They created a team to send Ventana up to 3,000 feet deep into the Bay in search of plastic.

“The deep ocean is the largest ecosystem on the planet,” says Van Houtan,” and we don’t know anything about the plastic in the deep ocean.” As scientists are already aware of plastic floating on the surface, they have tried to measure its quantity. Out of the many giant eddies in the oceans collecting enormous amounts of plastic waste, the Great Pacific garbage patch is just one.

However, since the amount of plastic found beneath the surface was minimal, Ventana had to make several dives for collecting water samples at different depths. Technicians filtered the water in search of microplastic, the tiny fragments, and fibers that we can hardly see through naked eyes.

“What we found was actually pretty surprising,” Van Houtan says. “We found that most of the plastic is below the surface.” More, he says, compared to the giant floating patches.

Surprisingly they found that the distribution of submerged microplastics is extensive, from the surface to thousands of feet deep.

Furthermore, they found more microplastics when they sampled farther from shore, suggesting that it’s coming from all over not only washing off the California coast.

“We think the California current is actually carrying some of the microplastic debris from the North Pacific Ocean,” he says – it’s like trash washing down off a landfill in the ocean.

The bad part is that the trash gets eaten. The lead scientist on the study Anela Choy, the marine biologist and assistant professor at the Scripps Institution of Oceanography in San Diego says the deep ocean is like a giant feeding trough. “It’s filled with animals,” she says, “and they’re not only moving up and down in the water column every day, forming the biggest migration on the planet, but they’re also feasting upon one another.”

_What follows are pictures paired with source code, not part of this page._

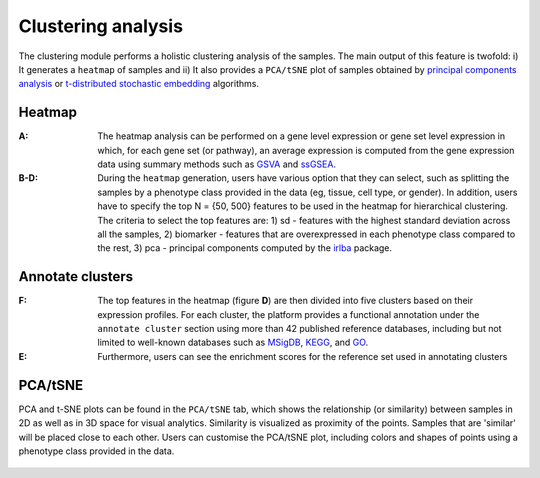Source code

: .. _Clustering:

Clustering analysis
================================================================================

The clustering module performs a holistic clustering analysis of the samples. 
The main output of this feature is twofold: i) It generates a ``heatmap`` 
of samples and ii) It also provides a ``PCA/tSNE`` plot of samples 
obtained by `principal components analysis <https://www.ncbi.nlm.nih.gov/pubmed/19377034>`__
or `t-distributed stochastic embedding <http://jmlr.org/papers/volume15/vandermaaten14a/vandermaaten14a.pdf>`__
algorithms.


Heatmap
--------------------------------------------------------------------------------
:**A**: The heatmap analysis can be performed on a gene level expression or gene
        set level expression in which, for each gene set (or pathway), an average
        expression is computed from the gene expression data using summary methods
        such as `GSVA <https://bmcbioinformatics.biomedcentral.com/articles/10.1186/1471-2105-14-7>`__
        and `ssGSEA <https://bmcbioinformatics.biomedcentral.com/articles/10.1186/1471-2105-14-7>`__. 
        
        
:**B-D**: During the ``heatmap`` generation, users have various option that 
          they can select, such as splitting the samples by a phenotype class 
          provided in the data (eg, tissue, cell type, or gender). In addition,
          users have to specify the top N = {50, 500} features to be used in the 
          heatmap for hierarchical clustering. The criteria to select the top 
          features are: 1) sd - features with the highest standard deviation across
          all the samples, 2) biomarker - features that are overexpressed in each 
          phenotype class compared to the rest, 3) pca - principal components 
          computed by the `irlba <https://www.ncbi.nlm.nih.gov/pubmed/19377034>`__ package. 

.. figure:: figures/ug.010.png
    :align: center
    :width: 100%

Annotate clusters
--------------------------------------------------------------------------------
:**F**: The top features in the heatmap (figure **D**) are then divided 
        into five clusters based on their expression profiles. For each 
        cluster, the platform provides a functional annotation under the
        ``annotate cluster`` section using more than 42 published reference 
        databases, including but not limited to well-known databases such as 
        `MSigDB <http://software.broadinstitute.org/gsea/msigdb/index.jsp>`__,
        `KEGG <https://www.ncbi.nlm.nih.gov/pmc/articles/PMC102409/>`__, 
        and `GO <http://geneontology.org/>`__.
        
:**E**: Furthermore, users can see the enrichment scores for the reference set used 
        in annotating clusters

.. figure:: figures/ug.010.png
    :align: center
    :width: 100%


PCA/tSNE
--------------------------------------------------------------------------------
PCA and t-SNE plots can be found in the ``PCA/tSNE`` tab, which shows 
the relationship (or similarity) between samples in 2D as well as in 3D space for 
visual analytics. Similarity is visualized as proximity of the points. 
Samples that are 'similar' will be placed close to each other. 
Users can customise the PCA/tSNE plot, including colors and shapes of points
using a phenotype class provided in the data.

.. figure:: figures/ug.011.png
    :align: center
    :width: 100%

For instance, the deep ocean is filled with sea creatures such as larvaceans that filter tiny organisms out of the water. Despite their size as of tadpole, they’re called “giant larvaceans.” Choy calls them “snot houses,” because they build around themselves a yard-wide bubble of mucus. The mucus captures floating plankton along with plastic. “We found small plastic pieces in every single larvacean that we examined from different depths across the water column,” Choy says. The red crab, another filter feeder, every single one they caught also contained plastic pieces.

Choy also searched higher up the food chain beyond Monterey Bay. In earlier research, she collected creatures called lancetfish in the Pacific, several feet long, with huge mouths and full of saber-sharp teeth. They’re called the “dragons of the deep.”

“We’ve looked now at over 2,000 lancetfish,” says Choy, “and we’ve found that about one in every three lancetfish has some kind of plastic in its stomach. It’s really shocking because this fish actually doesn’t come to the surface as far as we know.” That suggests that plastic has spread through the water column.

Bruce Robison, a senior scientist with the Monterey Bay Aquarium Research Institute being shocked at the quantity of plastic they found, says “The fact that plastics are so pervasive, that they are so widespread, is a staggering discovery, and we’d be foolish to ignore that,” he says. “Anything that humans introduce to that habitat is passing through these animals and being incorporated into the food web” that leads up to marine animals people eat.

Monterey Bay findings appear in the journal Nature Scientific Reports on Thursday representing only a local sample. According to Robison, 70 years of manufacturing plastic may have created a global ocean problem. “We humans are constantly coming up with marvelous ideas that eventually turn around and bite us on the butt,” he says with a dry laugh.

Lately, scientists have just begun to diagnose the extent of that wound.